# WORK REQUIRED:
Return all the lines below exactly as written. Drop every picture.

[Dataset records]

::::::::

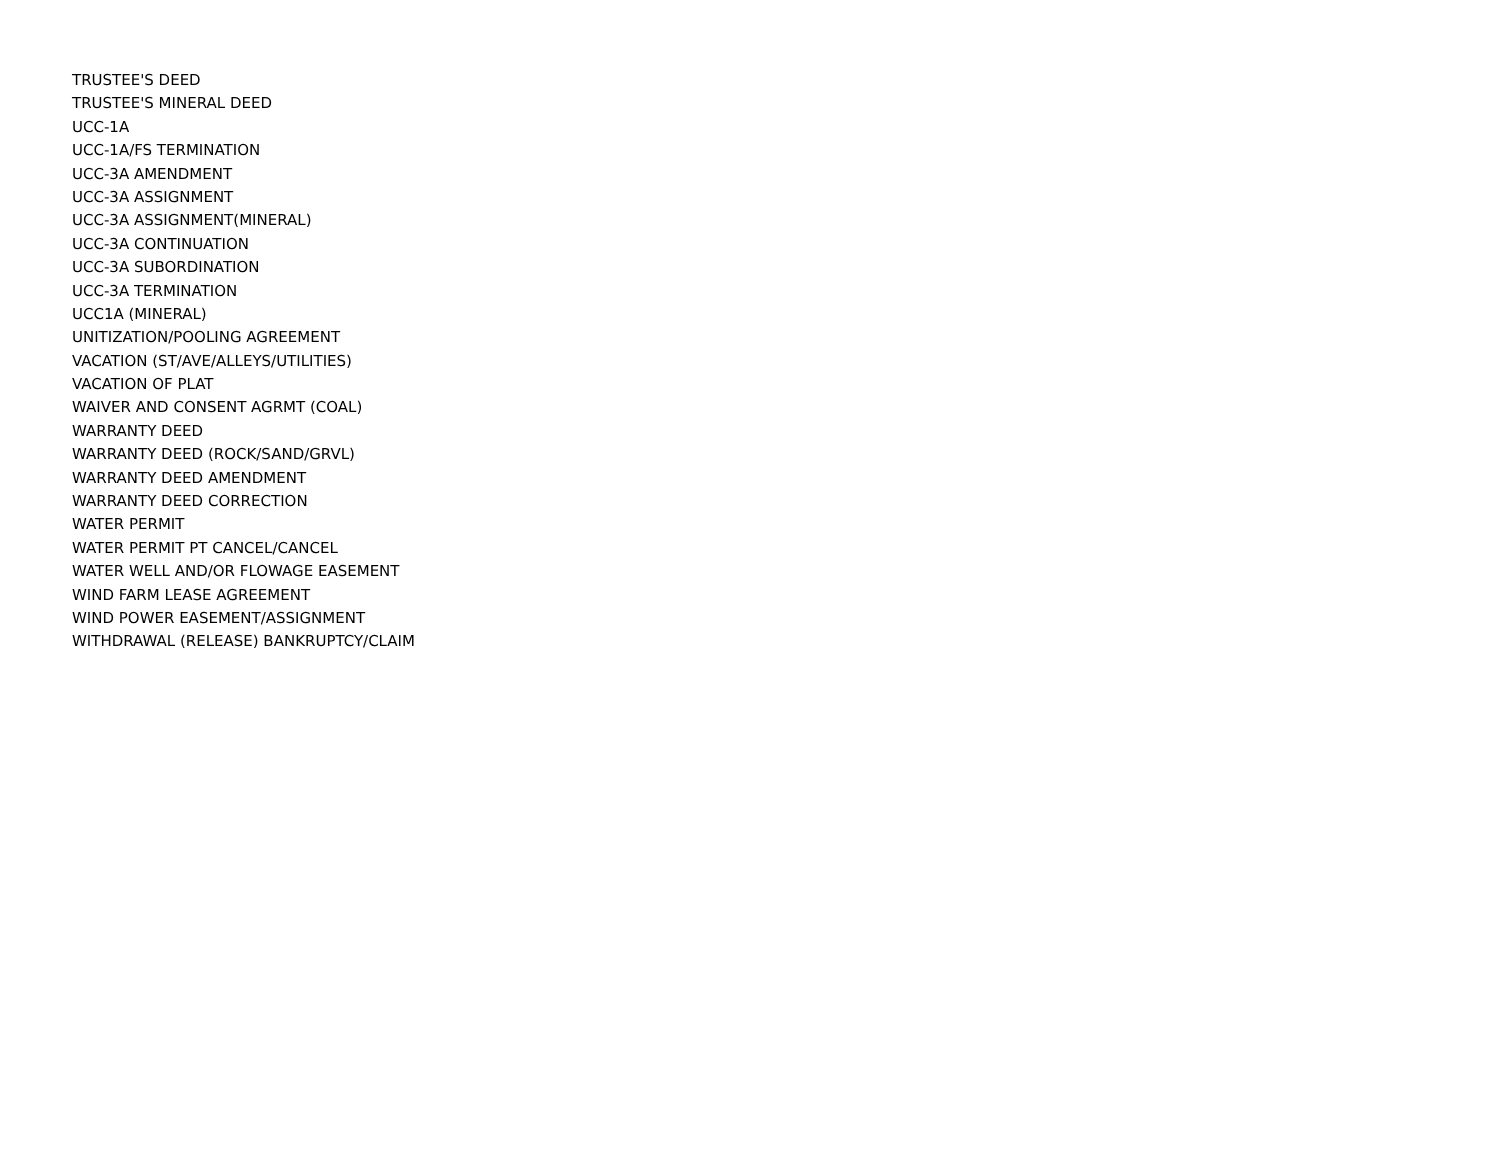TRUSTEE'S DEED
TRUSTEE'S MINERAL DEED
UCC-1A
UCC-1A/FS TERMINATION
UCC-3A AMENDMENT
UCC-3A ASSIGNMENT
UCC-3A ASSIGNMENT(MINERAL)
UCC-3A CONTINUATION
UCC-3A SUBORDINATION
UCC-3A TERMINATION
UCC1A (MINERAL)
UNITIZATION/POOLING AGREEMENT
VACATION (ST/AVE/ALLEYS/UTILITIES)
VACATION OF PLAT
WAIVER AND CONSENT AGRMT (COAL)
WARRANTY DEED
WARRANTY DEED (ROCK/SAND/GRVL)
WARRANTY DEED AMENDMENT
WARRANTY DEED CORRECTION
WATER PERMIT
WATER PERMIT PT CANCEL/CANCEL
WATER WELL AND/OR FLOWAGE EASEMENT
WIND FARM LEASE AGREEMENT
WIND POWER EASEMENT/ASSIGNMENT
WITHDRAWAL (RELEASE) BANKRUPTCY/CLAIM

::::::::

# WRITTEN ANSWER:
TRUSTEE'S DEED
TRUSTEE'S MINERAL DEED
UCC-1A
UCC-1A/FS TERMINATION
UCC-3A AMENDMENT
UCC-3A ASSIGNMENT
UCC-3A ASSIGNMENT(MINERAL)
UCC-3A CONTINUATION
UCC-3A SUBORDINATION
UCC-3A TERMINATION
UCC1A (MINERAL)
UNITIZATION/POOLING AGREEMENT
VACATION (ST/AVE/ALLEYS/UTILITIES)
VACATION OF PLAT
WAIVER AND CONSENT AGRMT (COAL)
WARRANTY DEED
WARRANTY DEED (ROCK/SAND/GRVL)
WARRANTY DEED AMENDMENT
WARRANTY DEED CORRECTION
WATER PERMIT
WATER PERMIT PT CANCEL/CANCEL
WATER WELL AND/OR FLOWAGE EASEMENT
WIND FARM LEASE AGREEMENT
WIND POWER EASEMENT/ASSIGNMENT
WITHDRAWAL (RELEASE) BANKRUPTCY/CLAIM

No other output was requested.